Institutionalised lay leadership for women, 1850 approx – 1914
1) Wesleyan women were able to use the structures of Methodism to create their own space and thus to develop a new kind of leadership. The setting up of the Wesleyan Methodist Missionary Society in 1817 led to the formalisation of ‘missionary work’ (as opposed to ‘an overseas appointment’ for preachers), and the development of a discourse which acknowledged ‘missionary work’ as a vocation for women, albeit accessed only through marriage. In Britain, Ladies’ Auxiliaries played a major role in fund-raising among adults, and women also took the lead in administration, teaching and publicity in Juvenile Missionary Societies. Structures were similar in the other branches of Methodism. In 1858 this activity led to the formation of ‘The Ladies’ Committee for the Amelioration of the Condition of Women in Heathen Countries, and for Education etc.’ – the first women-only central structure in British Methodism. This committee and its successors (with changing titles and with ever-closer integration into the general structures and funds of the Methodist Missionary Society, and final merging in 1987 with all women’s groups to form ‘The Women’s Network of the Methodist Church’ (since 2010 ‘Methodist Women in Britain’) gave an institutional base for a significant network of power and influence in the life of the Church. [6] The original Ladies’ Committee drew on (1) local support, (2) a group of well-connected women – wives, daughters and mothers of male Connexional leaders, (3) the advocacy of women including former missionary teachers with non-Methodist organisations (4) a ‘safe Methodist’ place for the training of teachers (the main emphasis of the Committee) in the Westminster Normal College, founded in 1851, and in 1872, Southlands College was established for a similar purpose. Other Connexions set up their own central women’s organisations around the end of the century.
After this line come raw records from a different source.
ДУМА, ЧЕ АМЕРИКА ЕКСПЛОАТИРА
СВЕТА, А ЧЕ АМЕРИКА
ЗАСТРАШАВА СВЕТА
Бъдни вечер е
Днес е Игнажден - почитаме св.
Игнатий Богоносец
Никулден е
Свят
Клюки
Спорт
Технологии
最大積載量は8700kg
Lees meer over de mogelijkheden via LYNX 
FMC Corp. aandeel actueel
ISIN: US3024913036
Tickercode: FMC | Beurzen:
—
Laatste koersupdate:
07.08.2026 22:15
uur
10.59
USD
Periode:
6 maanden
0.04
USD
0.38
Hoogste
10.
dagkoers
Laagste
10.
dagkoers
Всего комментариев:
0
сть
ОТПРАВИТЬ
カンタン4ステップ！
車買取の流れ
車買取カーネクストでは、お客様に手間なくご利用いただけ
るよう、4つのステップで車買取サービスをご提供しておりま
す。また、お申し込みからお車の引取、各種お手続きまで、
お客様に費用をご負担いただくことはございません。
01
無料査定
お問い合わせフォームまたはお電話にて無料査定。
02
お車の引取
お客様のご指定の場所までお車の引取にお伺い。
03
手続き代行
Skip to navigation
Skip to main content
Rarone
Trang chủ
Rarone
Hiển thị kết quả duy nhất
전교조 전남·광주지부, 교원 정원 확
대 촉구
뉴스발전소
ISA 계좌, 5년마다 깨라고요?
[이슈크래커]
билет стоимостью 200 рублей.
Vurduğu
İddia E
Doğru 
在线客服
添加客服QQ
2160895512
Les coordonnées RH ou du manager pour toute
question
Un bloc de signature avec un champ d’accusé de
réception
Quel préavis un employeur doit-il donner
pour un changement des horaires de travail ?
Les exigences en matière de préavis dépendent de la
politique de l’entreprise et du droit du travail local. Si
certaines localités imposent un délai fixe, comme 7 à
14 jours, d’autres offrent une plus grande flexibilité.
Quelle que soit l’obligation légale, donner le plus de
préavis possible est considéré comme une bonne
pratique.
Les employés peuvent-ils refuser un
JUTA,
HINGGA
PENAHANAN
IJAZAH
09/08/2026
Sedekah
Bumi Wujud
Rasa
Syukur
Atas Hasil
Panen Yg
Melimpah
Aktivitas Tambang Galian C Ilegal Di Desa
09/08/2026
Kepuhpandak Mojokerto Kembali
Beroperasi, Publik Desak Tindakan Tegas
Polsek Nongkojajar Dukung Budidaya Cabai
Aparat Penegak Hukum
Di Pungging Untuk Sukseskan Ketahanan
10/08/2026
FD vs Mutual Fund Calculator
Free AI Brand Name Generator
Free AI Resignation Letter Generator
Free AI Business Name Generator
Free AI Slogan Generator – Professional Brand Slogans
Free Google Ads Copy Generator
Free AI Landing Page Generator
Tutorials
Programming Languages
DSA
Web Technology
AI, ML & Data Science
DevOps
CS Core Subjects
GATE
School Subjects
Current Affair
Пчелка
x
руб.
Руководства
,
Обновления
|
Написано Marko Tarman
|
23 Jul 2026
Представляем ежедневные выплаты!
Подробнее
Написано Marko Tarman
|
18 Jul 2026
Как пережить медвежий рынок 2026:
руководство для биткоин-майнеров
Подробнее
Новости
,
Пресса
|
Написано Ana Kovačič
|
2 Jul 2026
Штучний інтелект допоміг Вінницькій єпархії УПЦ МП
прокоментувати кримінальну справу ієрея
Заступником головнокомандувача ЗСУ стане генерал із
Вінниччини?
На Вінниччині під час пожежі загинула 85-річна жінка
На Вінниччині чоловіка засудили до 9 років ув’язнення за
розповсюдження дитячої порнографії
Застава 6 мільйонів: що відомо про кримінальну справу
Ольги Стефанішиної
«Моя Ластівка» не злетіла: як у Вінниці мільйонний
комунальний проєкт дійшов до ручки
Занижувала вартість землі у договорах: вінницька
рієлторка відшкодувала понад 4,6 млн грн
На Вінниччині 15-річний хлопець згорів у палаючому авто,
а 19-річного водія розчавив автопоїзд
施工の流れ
2) Jennifer Lloyd points out that the programmes of chapel-building in which all branches of Methodism engaged (beginning with the Wesleyans in the 1830’s and followed by the Primitive Methodists and Free Methodists from the 1850s and the Bible Christians from the 1860’s) led to societies incurring huge debts and needing to run major fund-raising programmes. Women played a major part in these, particularly in organising bazaars and tea meetings.
3) When revivalist preaching returned to Britain, following the revival led by Charles Finney in the United States from 1837 onward, women were offered a new justification for insisting on their right to preach. Finney’s teaching offered an entirely internal, individualist experience of justification (Christian perfection), as against the mediation of that experience through Christian fellowship as in the classic Methodist schema. Linked with this experience was the obligation to ‘give an account’, which justified public speaking. Women called to revivalist preaching in this tradition generally tended to move out of the mainstream Methodist organisations in which many of them had begun: Catherine Booth of the Salvation Army is the best-known British example. The confidence given by the assurance of the Holy Spirit gave a spiritual justification for women removing themselves from unsympathetic environments, rather than making the best of it as the earlier women Methodist preachers had done.